PICTURED: Community cannabis meeting at Ventura city Hall. Photo submitted

July 29 deadline for written comments on cannabis dispensary applications

The fate of eight applications to operate three cannabis dispensaries in the city of Ventura will be decided by City Manager Alex McIntyre by September at the latest, according to city officials.

Backers of the proposals packed city hall to hear presentations from the finalists on July 18, and a video of the community meeting is posted on the city’s YouTube channel (www.youtube.com/watch?v=TdAZ9em62hk). 

City officials also extended the deadline for submitting written comments on the proposals until the end of the business day on Friday, July 29.

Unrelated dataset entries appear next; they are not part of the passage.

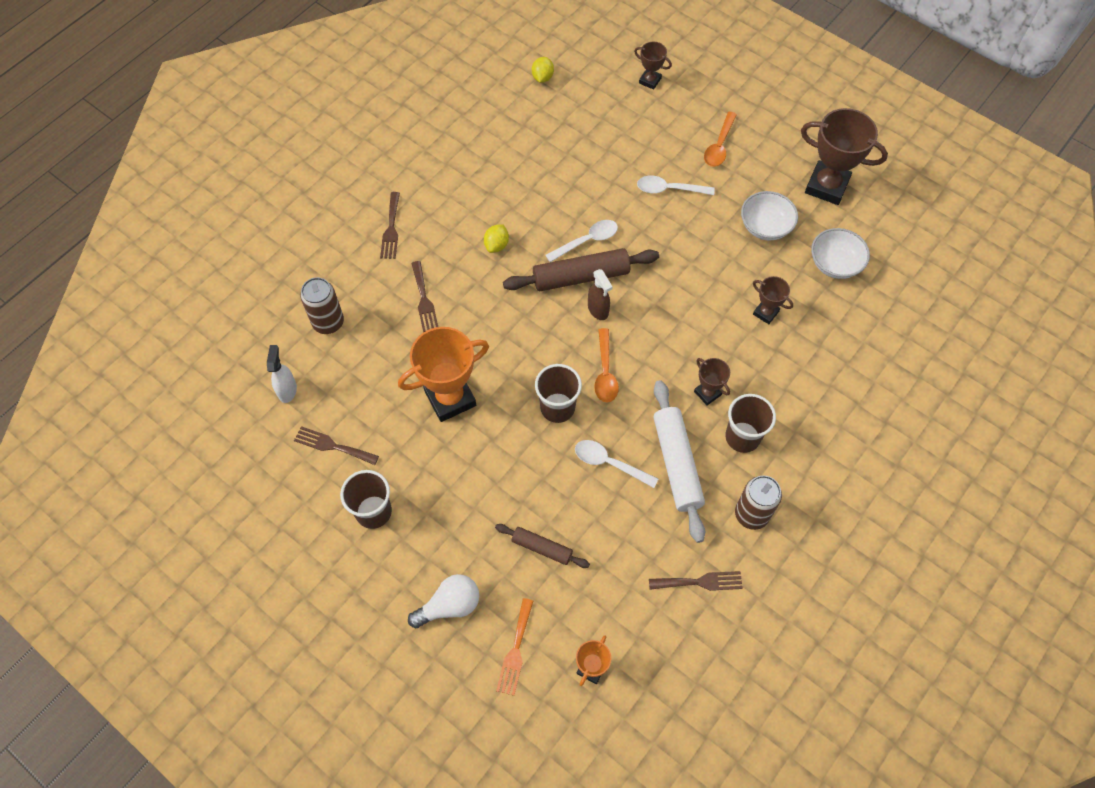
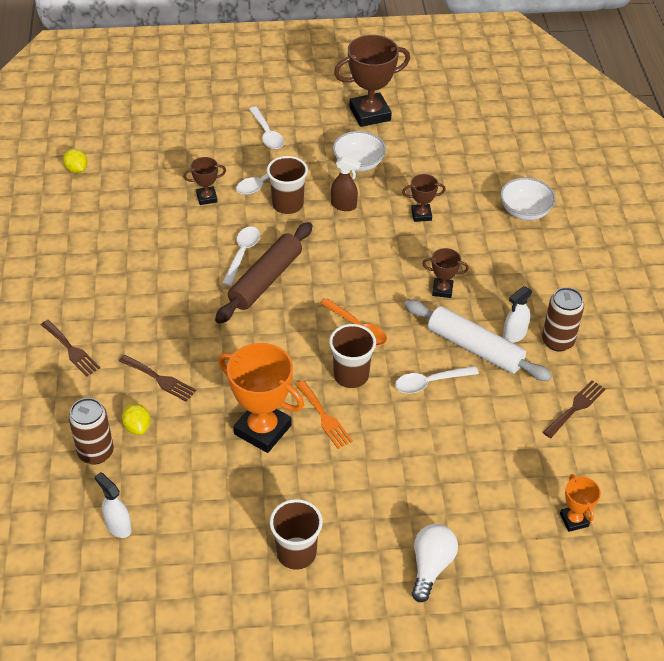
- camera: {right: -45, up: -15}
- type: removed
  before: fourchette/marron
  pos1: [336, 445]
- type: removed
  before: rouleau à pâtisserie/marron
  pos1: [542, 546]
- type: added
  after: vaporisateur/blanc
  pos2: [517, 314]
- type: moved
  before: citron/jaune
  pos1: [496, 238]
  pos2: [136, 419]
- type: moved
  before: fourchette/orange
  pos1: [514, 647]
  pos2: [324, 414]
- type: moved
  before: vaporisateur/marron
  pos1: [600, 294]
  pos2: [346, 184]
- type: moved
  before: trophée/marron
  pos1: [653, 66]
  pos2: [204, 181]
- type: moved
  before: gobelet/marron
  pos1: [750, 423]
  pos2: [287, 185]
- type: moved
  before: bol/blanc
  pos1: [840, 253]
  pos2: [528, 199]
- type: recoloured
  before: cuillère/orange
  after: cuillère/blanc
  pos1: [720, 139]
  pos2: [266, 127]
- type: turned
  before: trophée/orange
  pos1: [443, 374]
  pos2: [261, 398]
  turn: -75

Another round of applications is planned for two additional dispensary licenses which will include areas in the city’s so-called coastal zone including downtown, which were not considered in the first round of applications. The next selection round will only commence after the California Coastal Commission signs off on the plan.

In 2020 Ventura voters approved Measure I to allow taxation of cannabis dispensaries and the city council then adopted a framework for regulations.

No gun shows at fairgrounds

A bill forbidding gun shows at the Ventura County Fairgrounds has been signed into law by Gov. Gavin Newsom. The bill was sponsored by Assemblymember Steve Bennett and State Senator Monique Limón, both Democrats.

Issues surrounding gun shows at the state-owned facility have raged for years with strong opinions on both sides of the issue.

“Unfortunately, the United States experiences far more gun violence per person than virtually every other modern industrialized country in the world,” Bennett said in a news release. “And what accounts for this? The United States has one of the most pervasive gun cultures in the world supported by a powerful gun lobby. Gun shows at the Fairgrounds enhance this.”

Monarchs named a threatened species

Migratory monarch butterflies have been added to the Red List of Threatened Species by the International Union for the Conservation of Nature (IUCN).

 Native populations of the orange and black butterflies known for their migration through Ventura County have shrunk between 22% and 72% over the last decade, according to IUCN scientists. Anna Walker led the assessment for the IUCN.

“It is difficult to watch monarch butterflies and their extraordinary migration teeter on the edge of collapse, but there are signs of hope,” Walker said in a news release. “So many people and organizations have come together to try and protect this butterfly and its habitats. From planting native milkweed and reducing pesticide use to supporting the protection of overwintering sites and contributing to community science, we all have a role to play in making sure this iconic insect makes a full recovery.”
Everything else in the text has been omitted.